(Stored data)

================

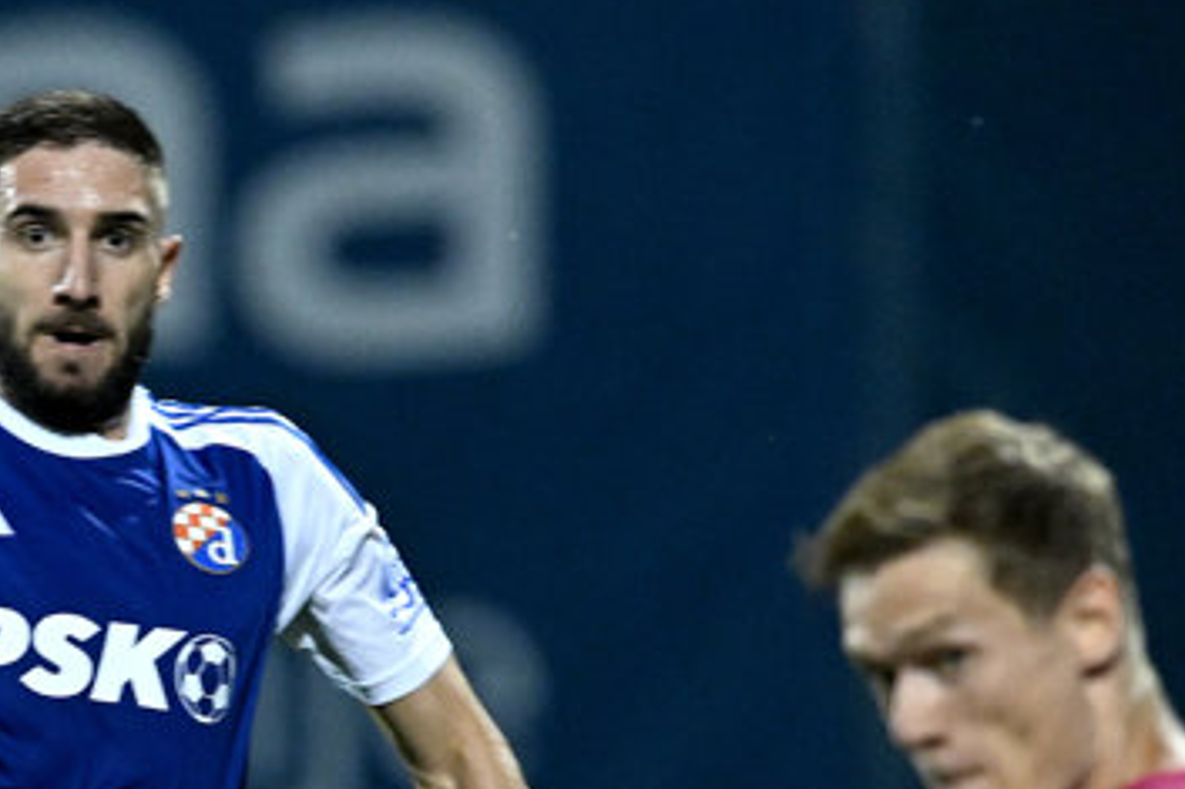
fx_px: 44678
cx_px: 258
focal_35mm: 1358
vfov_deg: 1.0
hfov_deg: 1.5
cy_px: 1187
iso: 4000
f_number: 4
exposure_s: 1/800
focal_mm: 400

================

## What the task asks
The records are to be returned verbatim. Skip any picture they contain.

## Output below
fx_px: 44678
cx_px: 258
focal_35mm: 1358
vfov_deg: 1.0
hfov_deg: 1.5
cy_px: 1187
iso: 4000
f_number: 4
exposure_s: 1/800
focal_mm: 400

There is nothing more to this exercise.